### [What you will do]
Begin the copy at the line containing "SUR LE MÊME SUJET" in the data below and end it at the line containing "rookgasafvoer en thermostaatcommunicatie", keeping each line exact and leaving out pictures.

++++ Input records ++++

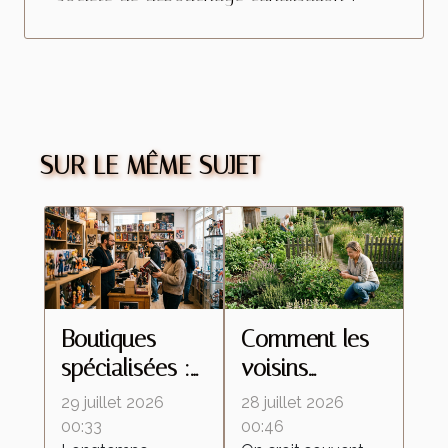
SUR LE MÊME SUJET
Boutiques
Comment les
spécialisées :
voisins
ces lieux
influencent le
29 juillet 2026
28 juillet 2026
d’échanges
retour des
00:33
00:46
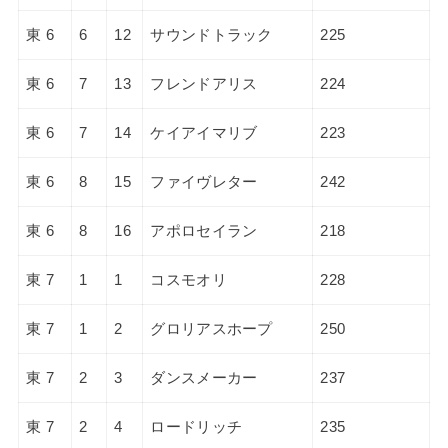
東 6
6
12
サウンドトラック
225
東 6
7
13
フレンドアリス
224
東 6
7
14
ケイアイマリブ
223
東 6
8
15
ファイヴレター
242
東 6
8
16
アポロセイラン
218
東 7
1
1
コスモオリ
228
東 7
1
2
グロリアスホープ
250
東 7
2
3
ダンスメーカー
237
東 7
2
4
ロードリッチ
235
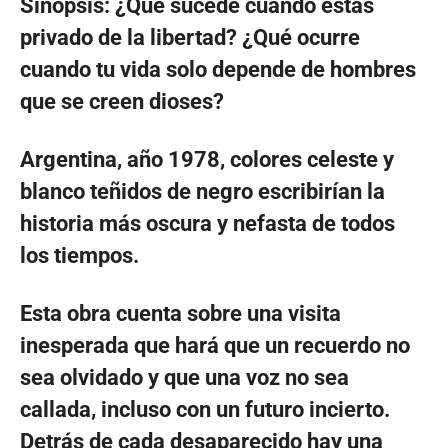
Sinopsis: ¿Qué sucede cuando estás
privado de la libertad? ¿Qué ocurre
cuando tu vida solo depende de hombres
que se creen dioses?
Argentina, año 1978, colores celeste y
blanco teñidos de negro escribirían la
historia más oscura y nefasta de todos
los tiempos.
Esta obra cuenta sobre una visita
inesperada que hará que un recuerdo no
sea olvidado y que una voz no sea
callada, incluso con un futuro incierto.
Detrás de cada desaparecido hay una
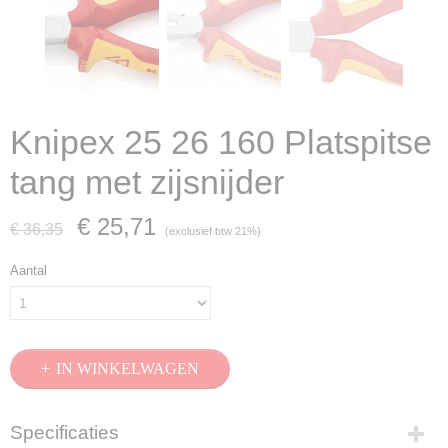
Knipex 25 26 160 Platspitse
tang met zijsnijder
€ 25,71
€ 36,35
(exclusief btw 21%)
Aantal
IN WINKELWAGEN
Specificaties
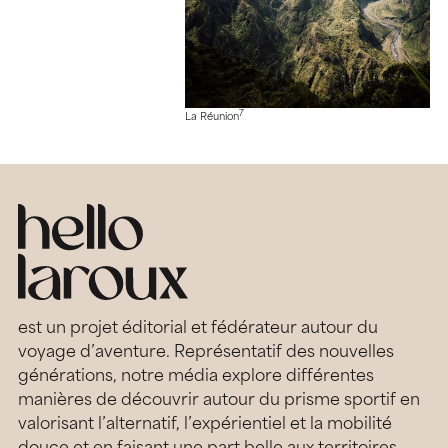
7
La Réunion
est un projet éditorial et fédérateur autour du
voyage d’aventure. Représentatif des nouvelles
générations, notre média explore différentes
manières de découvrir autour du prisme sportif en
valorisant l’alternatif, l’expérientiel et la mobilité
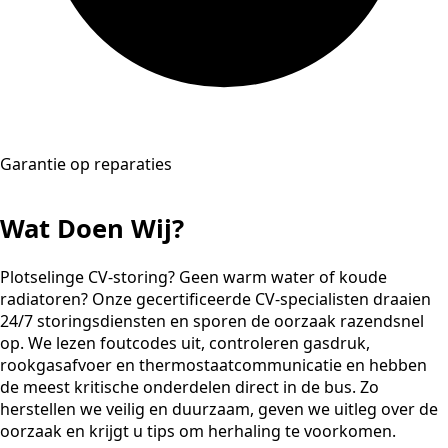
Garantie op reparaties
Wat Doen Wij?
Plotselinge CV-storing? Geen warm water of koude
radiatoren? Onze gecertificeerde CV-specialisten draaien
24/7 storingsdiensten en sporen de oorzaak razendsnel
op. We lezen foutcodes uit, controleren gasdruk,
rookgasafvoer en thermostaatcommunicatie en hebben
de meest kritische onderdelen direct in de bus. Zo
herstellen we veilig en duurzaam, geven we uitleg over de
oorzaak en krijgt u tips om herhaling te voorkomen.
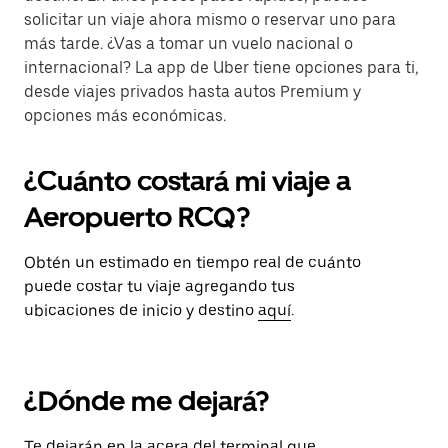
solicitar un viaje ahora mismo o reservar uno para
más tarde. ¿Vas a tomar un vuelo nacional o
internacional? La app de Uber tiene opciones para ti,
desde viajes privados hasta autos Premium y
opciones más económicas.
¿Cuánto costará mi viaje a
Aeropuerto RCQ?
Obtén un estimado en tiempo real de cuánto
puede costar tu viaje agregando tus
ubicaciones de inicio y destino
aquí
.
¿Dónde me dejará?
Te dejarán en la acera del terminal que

++++
++++ Input records ++++

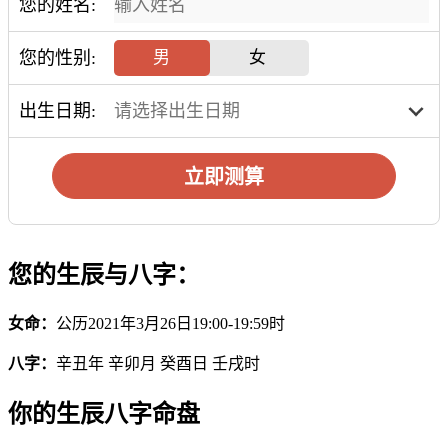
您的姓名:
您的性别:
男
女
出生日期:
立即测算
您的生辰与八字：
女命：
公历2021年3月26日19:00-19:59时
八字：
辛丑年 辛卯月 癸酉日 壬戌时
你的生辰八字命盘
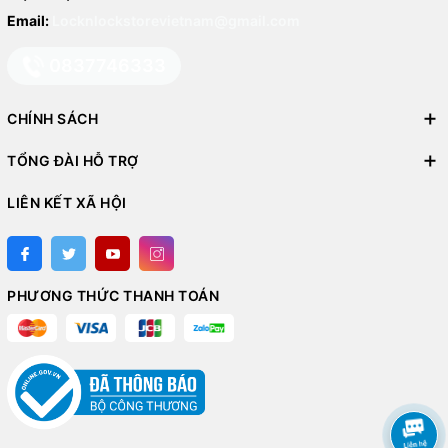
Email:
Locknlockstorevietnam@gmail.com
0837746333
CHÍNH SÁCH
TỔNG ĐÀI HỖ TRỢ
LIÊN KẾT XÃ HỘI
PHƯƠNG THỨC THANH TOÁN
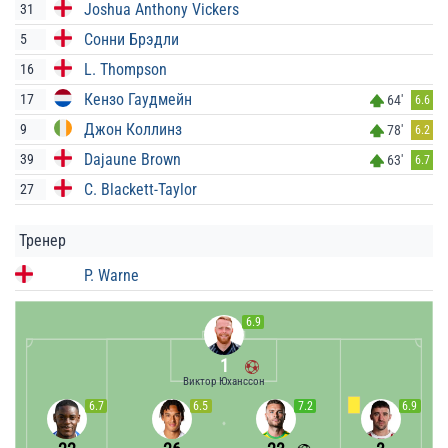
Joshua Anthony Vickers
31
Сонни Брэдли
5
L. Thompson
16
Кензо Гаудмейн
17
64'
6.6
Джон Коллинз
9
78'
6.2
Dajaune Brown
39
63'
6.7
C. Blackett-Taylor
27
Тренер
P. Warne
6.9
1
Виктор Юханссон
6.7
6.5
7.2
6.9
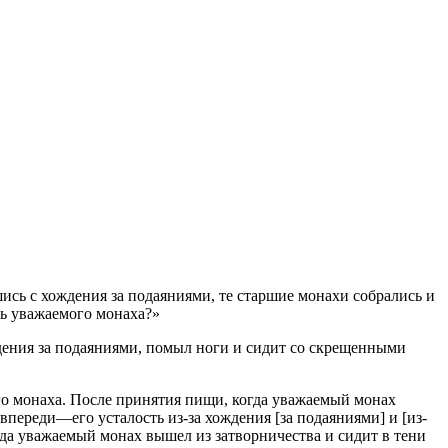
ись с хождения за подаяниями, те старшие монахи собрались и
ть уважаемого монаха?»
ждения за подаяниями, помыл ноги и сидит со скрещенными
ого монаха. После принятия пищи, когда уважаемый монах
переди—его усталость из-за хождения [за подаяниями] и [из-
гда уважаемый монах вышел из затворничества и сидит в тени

++++

### [Task response]
SUR LE MÊME SUJET
Boutiques
Comment les
spécialisées :
voisins
ces lieux
influencent le
29 juillet 2026
28 juillet 2026
d’échanges
retour des
00:33
00:46
東 6
6
12
サウンドトラック
225
東 6
7
13
フレンドアリス
224
東 6
7
14
ケイアイマリブ
223
東 6
8
15
ファイヴレター
242
東 6
8
16
アポロセイラン
218
東 7
1
1
コスモオリ
228
東 7
1
2
グロリアスホープ
250
東 7
2
3
ダンスメーカー
237
東 7
2
4
ロードリッチ
235
Sinopsis: ¿Qué sucede cuando estás
privado de la libertad? ¿Qué ocurre
cuando tu vida solo depende de hombres
que se creen dioses?
Argentina, año 1978, colores celeste y
blanco teñidos de negro escribirían la
historia más oscura y nefasta de todos
los tiempos.
Esta obra cuenta sobre una visita
inesperada que hará que un recuerdo no
sea olvidado y que una voz no sea
callada, incluso con un futuro incierto.
Detrás de cada desaparecido hay una
Knipex 25 26 160 Platspitse
tang met zijsnijder
€ 25,71
€ 36,35
(exclusief btw 21%)
Aantal
IN WINKELWAGEN
Specificaties
7
La Réunion
est un projet éditorial et fédérateur autour du
voyage d’aventure. Représentatif des nouvelles
générations, notre média explore différentes
manières de découvrir autour du prisme sportif en
valorisant l’alternatif, l’expérientiel et la mobilité
Garantie op reparaties
Wat Doen Wij?
Plotselinge CV-storing? Geen warm water of koude
radiatoren? Onze gecertificeerde CV-specialisten draaien
24/7 storingsdiensten en sporen de oorzaak razendsnel
op. We lezen foutcodes uit, controleren gasdruk,
rookgasafvoer en thermostaatcommunicatie en hebben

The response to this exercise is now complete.